Indeed, other companies of a certain age might benefit from shaking up their corporate cultures with new approaches to business technology. Eric Berridge, CEO of Blue Ridge, a services firm specializing in SaaS, emphasized this point in a recent interview with SaaS blogger Phil Wainewright. Berridge told Wainwright his firm sees “a lot of what I’ll call old-school organizations using SaaS as the catalyst to actually promote organizational change in their own companies. So we see manufacturers that will all of a sudden use SaaS to leapfrog their competition from a cultural perspective, because it promotes this notion of experimentation, and it promotes this notion of what we call agile business transformation,” Berridge said.

As for McKee Foods, it has learned some new tricks through its relationship with Workday. McKee Foods spent months testing interfaces that integrated Workday with other onsite applications. In the process, its IT staff had to learn XML technology from scratch to do those integrations. That learned knowledge, of course, will pay off for future Web-based integrations.

Learning about data security in the cloud also proved valuable. McKee Foods conducted a “rigorous review” of Workday and its data centers, which included asking specific questions about Workday’s own staffing procedures for developers, how Workday tests its systems and does patches, and who has the keys for encrypted data. It reviewed Workday’s SAS 70 certification, now a widely accepted standard for determining whether a SaaS vendor has the controls in place to properly manage sensitive data.  And, it took a deep dive into understanding Workday’s own technology infrastructure.

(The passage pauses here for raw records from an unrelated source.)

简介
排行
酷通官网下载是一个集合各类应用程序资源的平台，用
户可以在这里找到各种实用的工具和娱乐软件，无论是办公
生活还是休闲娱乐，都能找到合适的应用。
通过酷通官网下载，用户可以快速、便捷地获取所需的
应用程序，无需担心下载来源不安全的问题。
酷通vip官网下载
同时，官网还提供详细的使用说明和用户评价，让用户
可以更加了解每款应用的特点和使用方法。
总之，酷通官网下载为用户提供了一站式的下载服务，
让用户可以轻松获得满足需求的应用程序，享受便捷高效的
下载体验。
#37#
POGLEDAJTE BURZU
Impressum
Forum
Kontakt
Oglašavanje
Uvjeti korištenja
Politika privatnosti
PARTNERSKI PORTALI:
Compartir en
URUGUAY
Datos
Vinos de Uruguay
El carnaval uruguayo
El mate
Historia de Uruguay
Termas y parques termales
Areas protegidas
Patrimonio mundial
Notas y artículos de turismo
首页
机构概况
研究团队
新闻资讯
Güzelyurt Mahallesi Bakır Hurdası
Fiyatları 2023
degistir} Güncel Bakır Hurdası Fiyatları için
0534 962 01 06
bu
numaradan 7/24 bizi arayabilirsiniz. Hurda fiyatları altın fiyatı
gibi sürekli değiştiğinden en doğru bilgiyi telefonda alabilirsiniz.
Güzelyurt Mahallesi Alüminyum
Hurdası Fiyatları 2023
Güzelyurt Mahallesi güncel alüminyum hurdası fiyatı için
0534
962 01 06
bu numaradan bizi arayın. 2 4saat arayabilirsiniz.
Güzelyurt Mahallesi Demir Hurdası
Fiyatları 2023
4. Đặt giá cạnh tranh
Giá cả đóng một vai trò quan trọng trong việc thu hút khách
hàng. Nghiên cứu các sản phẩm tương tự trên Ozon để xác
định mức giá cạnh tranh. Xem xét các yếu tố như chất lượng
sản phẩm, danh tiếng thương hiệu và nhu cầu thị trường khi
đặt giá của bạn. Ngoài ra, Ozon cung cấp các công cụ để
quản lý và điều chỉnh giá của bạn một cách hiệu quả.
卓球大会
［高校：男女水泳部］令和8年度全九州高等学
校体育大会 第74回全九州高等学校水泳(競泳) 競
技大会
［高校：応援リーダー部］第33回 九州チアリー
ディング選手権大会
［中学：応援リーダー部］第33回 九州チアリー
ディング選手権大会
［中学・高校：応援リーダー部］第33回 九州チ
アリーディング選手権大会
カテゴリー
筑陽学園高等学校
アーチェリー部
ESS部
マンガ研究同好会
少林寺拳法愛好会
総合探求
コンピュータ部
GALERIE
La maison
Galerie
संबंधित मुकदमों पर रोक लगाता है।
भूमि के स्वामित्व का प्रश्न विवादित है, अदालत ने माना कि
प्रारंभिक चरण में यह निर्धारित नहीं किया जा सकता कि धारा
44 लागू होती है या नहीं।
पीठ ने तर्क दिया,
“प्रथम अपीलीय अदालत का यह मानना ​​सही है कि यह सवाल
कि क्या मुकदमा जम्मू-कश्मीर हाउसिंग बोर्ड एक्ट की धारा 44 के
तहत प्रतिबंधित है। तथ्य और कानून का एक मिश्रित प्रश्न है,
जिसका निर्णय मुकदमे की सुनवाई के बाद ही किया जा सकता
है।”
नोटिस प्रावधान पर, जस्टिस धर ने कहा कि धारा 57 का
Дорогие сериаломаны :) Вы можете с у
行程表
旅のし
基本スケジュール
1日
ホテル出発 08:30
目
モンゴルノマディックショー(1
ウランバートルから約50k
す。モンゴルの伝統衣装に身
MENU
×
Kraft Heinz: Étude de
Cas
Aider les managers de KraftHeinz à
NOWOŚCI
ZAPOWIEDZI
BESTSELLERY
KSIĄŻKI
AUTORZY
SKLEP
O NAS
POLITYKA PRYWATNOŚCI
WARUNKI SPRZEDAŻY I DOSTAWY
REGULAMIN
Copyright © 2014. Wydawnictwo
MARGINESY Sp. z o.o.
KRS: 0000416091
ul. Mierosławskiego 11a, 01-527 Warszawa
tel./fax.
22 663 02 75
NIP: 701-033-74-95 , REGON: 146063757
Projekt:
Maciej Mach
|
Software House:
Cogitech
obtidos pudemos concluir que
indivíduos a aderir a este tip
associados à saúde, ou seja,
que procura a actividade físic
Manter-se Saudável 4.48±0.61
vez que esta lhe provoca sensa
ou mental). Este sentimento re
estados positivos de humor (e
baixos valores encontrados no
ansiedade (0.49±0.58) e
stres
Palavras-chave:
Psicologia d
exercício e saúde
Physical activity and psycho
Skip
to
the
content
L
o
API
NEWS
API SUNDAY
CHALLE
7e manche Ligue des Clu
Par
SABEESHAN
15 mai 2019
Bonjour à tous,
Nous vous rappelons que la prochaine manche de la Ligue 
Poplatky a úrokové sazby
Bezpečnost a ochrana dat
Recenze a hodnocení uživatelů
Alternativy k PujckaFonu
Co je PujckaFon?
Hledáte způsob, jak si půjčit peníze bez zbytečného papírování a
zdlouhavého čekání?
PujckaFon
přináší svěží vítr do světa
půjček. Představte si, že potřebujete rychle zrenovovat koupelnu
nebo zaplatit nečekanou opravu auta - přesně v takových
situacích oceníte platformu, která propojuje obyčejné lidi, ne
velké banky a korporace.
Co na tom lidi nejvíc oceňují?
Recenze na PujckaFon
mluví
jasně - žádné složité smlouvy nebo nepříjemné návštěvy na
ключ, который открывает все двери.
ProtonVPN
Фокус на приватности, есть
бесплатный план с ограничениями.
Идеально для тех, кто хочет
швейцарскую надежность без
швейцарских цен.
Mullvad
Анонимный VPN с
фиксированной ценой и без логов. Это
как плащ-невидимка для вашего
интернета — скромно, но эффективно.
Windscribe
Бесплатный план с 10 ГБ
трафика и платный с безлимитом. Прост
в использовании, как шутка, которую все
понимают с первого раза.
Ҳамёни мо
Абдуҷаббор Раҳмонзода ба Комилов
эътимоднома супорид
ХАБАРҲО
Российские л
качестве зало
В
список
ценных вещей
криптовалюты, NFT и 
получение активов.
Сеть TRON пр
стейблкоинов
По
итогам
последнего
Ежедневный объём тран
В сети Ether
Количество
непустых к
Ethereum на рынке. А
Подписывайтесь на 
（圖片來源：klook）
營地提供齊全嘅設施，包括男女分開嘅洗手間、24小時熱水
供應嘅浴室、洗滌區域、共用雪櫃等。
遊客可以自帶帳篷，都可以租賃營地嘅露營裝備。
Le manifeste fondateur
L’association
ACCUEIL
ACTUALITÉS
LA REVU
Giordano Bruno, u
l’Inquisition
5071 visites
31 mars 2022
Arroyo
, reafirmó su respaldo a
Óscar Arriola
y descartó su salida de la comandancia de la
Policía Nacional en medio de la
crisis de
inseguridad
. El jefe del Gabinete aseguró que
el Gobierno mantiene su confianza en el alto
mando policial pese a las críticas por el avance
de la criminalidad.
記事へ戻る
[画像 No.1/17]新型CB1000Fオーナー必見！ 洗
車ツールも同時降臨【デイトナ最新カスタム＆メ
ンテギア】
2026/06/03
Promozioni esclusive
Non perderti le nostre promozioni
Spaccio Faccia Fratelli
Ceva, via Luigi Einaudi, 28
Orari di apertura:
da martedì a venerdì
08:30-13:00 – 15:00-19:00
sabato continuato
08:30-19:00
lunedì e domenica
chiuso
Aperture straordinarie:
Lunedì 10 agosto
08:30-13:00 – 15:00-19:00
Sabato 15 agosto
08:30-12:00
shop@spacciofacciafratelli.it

“We came away with the realization that Workday can host the data in a more secure way than we can internally, primarily because their entire data structure is encrypted,” says Floyd Walterhouse, McKee Foods’ group manager of HR information systems.

The food company has also dived into some of the new business intelligence capabilities of the recently released Workday 10. Within five days of going live on the update, Newsome called his HR Business Systems Manager with a request for an analysis of compensation across various branches. It took about five minutes to create the report. “That would’ve been difficult to do in another system, or in Workday previous to update 10,” says Walterhouse.  Newsome says his mind is now alive with other HR trends he can study across the organization.

BI in HR? That’s not old-school thinking. So let’s just say no to age discrimination in the world of enterprise software. Old companies can learn new tricks—especially if they count “innovation” as one of their guiding principles.